##### Study text #####

Hyperdynamic basal segments pull mitral valve anteriorly.
42. Consequence of LVOTO?
Hypotension, shock, worsening MR.
43. Which echo finding predicts worse prognosis?
RV involvement.
44. Why does RV involvement matter?
Indicates extensive myocardial stunning.
45. When does LV thrombus occur?
With severe apical akinesia and low EF.
CORONARY ANGIOGRAPHY
46. Is angiography mandatory?
Yes, in ACS-like presentations.
47. Typical angiographic finding?
Normal or non-obstructive coronaries.
48. Does obstructive CAD exclude Takotsubo?
No, if wall-motion pattern is inconsistent.
49. Why angiography is critical?
To exclude plaque rupture MI.
50. Can spasm be seen?
Occasionally, but not required for diagnosis.
CARDIAC MRI (CMR)
51. Role of CMR in Takotsubo?

#####

** What to do **
A – Summarize the Takotsubo review text in two sentences.
B – Output the stretch of the Takotsubo review text from "45. When does" through "Typical angiographic finding?".
C – Pick up the Takotsubo review text after its final line and continue writing it.
The records that follow are not needed for any of the work here.

##### Excerpted records #####

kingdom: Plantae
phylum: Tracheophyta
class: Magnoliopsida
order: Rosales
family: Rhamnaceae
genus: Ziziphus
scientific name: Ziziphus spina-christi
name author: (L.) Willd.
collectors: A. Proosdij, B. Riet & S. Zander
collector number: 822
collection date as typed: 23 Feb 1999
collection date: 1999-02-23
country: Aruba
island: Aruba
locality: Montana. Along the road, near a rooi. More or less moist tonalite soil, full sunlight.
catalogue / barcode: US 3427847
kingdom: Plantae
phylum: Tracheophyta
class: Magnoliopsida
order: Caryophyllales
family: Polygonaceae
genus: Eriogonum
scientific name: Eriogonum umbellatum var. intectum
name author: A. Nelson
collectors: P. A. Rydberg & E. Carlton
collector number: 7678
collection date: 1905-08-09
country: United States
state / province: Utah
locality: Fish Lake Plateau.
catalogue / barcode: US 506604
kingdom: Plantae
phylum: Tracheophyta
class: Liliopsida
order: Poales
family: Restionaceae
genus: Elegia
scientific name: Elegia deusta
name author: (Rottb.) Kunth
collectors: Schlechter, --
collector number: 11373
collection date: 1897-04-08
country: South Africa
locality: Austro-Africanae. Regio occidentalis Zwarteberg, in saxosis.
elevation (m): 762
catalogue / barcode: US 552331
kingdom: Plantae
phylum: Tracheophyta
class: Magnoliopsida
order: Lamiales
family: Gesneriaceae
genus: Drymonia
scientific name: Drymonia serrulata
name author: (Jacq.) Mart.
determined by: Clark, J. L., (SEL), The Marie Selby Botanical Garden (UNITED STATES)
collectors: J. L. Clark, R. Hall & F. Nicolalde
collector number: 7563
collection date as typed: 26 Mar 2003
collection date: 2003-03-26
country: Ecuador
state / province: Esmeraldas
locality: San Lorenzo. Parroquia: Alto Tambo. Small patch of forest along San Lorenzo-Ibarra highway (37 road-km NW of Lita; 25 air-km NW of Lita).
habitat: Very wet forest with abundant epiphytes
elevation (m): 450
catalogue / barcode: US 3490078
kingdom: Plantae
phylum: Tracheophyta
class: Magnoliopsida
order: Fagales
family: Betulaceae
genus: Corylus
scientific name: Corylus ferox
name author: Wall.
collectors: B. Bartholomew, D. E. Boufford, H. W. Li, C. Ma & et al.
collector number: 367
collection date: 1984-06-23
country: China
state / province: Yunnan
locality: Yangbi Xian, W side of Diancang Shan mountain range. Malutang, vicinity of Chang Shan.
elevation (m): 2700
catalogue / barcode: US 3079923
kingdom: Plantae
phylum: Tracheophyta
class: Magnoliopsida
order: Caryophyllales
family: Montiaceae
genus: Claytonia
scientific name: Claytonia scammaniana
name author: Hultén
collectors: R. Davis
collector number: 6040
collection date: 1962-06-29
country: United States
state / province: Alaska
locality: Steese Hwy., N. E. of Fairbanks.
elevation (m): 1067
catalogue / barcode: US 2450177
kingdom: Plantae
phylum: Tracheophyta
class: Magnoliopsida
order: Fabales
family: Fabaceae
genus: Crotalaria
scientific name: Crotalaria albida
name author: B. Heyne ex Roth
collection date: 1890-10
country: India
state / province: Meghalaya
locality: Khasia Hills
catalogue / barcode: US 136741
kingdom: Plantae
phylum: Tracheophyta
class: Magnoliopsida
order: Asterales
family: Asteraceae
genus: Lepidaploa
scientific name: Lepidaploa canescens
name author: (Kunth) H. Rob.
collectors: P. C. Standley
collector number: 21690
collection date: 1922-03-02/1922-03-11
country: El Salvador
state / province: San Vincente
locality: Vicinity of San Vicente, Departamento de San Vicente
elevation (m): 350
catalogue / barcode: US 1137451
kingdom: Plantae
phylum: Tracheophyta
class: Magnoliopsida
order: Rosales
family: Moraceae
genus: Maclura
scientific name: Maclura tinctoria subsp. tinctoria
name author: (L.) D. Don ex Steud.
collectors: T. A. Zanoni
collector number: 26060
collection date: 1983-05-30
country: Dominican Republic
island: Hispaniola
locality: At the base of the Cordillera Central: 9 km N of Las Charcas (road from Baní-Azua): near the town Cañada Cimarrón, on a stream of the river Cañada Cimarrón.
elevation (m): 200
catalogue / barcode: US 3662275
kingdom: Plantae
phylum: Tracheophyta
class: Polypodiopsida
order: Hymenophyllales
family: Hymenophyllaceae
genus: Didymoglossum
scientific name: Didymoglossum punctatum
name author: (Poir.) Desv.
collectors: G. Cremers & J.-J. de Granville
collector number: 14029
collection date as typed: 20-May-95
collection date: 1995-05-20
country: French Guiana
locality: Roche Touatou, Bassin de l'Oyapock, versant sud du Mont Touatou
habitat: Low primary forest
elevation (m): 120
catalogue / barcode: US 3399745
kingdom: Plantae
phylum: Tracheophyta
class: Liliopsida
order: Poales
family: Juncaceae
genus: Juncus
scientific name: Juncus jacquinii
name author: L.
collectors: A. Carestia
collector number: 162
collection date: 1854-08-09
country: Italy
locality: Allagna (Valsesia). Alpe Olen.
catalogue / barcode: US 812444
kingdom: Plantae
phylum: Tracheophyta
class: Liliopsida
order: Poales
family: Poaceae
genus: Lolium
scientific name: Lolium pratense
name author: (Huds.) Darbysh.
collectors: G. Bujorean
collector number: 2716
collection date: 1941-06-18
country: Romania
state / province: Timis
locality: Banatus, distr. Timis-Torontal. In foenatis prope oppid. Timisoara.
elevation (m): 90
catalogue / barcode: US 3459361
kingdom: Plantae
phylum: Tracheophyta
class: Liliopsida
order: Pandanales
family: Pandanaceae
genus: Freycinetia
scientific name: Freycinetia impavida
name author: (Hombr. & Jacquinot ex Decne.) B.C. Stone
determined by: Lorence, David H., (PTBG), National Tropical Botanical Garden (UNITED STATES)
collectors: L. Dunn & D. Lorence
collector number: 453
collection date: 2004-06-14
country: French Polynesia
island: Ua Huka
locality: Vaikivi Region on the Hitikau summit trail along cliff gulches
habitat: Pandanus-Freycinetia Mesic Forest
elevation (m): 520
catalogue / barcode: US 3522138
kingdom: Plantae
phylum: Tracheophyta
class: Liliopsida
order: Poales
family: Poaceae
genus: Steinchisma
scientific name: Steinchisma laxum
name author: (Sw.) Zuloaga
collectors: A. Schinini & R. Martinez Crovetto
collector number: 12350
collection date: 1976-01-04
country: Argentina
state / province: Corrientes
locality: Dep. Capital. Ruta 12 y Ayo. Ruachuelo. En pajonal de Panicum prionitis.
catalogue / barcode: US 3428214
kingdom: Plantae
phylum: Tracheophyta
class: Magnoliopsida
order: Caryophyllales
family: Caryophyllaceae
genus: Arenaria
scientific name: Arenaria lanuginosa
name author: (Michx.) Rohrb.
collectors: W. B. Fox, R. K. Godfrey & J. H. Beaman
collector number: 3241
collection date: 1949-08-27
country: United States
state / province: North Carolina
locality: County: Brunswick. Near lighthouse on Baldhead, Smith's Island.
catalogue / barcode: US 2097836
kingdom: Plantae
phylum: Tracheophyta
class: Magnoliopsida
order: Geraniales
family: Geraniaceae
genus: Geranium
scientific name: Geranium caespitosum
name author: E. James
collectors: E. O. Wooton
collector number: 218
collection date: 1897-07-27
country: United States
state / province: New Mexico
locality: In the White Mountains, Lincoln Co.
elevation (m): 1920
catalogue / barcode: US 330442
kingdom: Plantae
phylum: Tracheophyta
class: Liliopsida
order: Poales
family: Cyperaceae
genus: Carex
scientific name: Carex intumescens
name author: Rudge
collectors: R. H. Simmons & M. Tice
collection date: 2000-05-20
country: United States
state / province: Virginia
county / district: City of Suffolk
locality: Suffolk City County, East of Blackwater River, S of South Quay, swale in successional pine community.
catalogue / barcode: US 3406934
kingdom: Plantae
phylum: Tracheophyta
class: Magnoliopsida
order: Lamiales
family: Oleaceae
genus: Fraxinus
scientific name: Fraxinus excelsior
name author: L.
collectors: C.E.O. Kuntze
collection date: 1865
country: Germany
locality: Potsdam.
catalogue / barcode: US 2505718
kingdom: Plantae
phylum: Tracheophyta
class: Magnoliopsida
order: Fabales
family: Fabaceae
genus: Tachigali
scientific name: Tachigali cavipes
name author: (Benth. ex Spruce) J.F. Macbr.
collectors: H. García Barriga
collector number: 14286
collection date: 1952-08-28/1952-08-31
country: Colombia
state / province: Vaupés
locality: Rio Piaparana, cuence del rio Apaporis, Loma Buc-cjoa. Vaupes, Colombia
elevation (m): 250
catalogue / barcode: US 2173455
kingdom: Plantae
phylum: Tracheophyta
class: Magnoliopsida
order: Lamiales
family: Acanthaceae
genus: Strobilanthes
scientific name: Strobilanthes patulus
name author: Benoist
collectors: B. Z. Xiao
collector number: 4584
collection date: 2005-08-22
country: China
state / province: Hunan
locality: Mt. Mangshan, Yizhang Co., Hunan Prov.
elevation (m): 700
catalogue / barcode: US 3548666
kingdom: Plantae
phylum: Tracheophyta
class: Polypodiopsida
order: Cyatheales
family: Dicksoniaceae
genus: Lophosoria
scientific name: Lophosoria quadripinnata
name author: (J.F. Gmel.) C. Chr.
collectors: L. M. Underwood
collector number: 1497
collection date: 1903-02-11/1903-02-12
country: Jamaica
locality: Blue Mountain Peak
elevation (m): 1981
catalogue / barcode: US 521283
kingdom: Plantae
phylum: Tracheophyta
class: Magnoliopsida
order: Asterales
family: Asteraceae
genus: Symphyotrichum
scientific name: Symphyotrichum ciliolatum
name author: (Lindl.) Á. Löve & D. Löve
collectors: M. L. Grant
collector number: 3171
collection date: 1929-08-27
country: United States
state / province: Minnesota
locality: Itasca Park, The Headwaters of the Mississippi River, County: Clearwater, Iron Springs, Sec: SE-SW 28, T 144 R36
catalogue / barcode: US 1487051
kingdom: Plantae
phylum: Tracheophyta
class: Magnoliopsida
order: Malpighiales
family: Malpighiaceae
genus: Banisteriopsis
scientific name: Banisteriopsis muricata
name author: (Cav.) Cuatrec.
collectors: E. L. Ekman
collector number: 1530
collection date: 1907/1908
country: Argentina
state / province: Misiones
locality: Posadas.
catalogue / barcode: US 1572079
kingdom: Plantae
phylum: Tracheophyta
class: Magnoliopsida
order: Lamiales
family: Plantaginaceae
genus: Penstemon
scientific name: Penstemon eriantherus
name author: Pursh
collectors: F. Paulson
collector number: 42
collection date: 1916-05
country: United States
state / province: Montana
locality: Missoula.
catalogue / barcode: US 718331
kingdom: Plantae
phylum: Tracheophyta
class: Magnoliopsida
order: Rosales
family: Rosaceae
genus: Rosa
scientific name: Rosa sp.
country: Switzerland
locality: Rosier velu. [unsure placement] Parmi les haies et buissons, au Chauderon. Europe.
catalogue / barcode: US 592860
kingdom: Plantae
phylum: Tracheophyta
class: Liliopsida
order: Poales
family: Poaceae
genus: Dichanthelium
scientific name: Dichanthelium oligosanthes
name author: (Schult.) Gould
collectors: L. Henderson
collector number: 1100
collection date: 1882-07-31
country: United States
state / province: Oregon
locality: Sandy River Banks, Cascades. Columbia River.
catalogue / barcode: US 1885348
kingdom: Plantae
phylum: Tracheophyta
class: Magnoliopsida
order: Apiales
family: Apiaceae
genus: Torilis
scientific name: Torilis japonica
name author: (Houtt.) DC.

#####

** Answers to each task **
A – The Takotsubo review text states that LVOTO can cause hypotension, shock, and worsening MR, that RV involvement predicts a worse prognosis because it indicates extensive myocardial stunning, and that LV thrombus occurs with severe apical akinesia and low EF. It also states that angiography is mandatory in ACS-like presentations in order to exclude plaque rupture MI, and that its typical finding is normal or non-obstructive coronaries.

B –
45. When does LV thrombus occur?
With severe apical akinesia and low EF.
CORONARY ANGIOGRAPHY
46. Is angiography mandatory?
Yes, in ACS-like presentations.
47. Typical angiographic finding?

C –
Gold standard for tissue characterization.
52. Key CMR finding?
Myocardial edema.
53. LGE pattern in Takotsubo?
Absent or minimal, non-ischemic.
54. How does CMR differentiate myocarditis?
Myocarditis shows patchy inflammatory LGE.
55. Native T1 and T2 mapping findings?
Both elevated due to diffuse edema.
DIFFERENTIAL DIAGNOSIS
56. Takotsubo vs STEMI – key difference?
Reversibility and lack of infarct LGE.
57. Takotsubo vs myocarditis?
Myocarditis has inflammatory LGE and persistent dysfunction.
58. Takotsubo vs MINOCA?
MINOCA often has ischemic LGE or plaque disruption.
59. Takotsubo vs HOCM with LVOTO?
LVOTO in Takotsubo is transient.
60. Takotsubo vs catecholamine myocarditis?
Myocarditis shows inflammatory fibrosis on CMR.
ACUTE MANAGEMENT – GENERAL
61. Initial management approach?
Treat as ACS until diagnosis confirmed.
62. Role of antiplatelets initially?
Given until MI is excluded.
63. Is thrombolysis indicated?
No, unless STEMI cannot be excluded.
64. Role of ACE inhibitors?
Improve recovery and outcomes.
65. Role of beta-blockers?
Useful after stabilization; benefit for recurrence uncertain.
SHOCK MANAGEMENT
66. First step in Takotsubo shock?
Assess for LVOTO.
67. Why is this step critical?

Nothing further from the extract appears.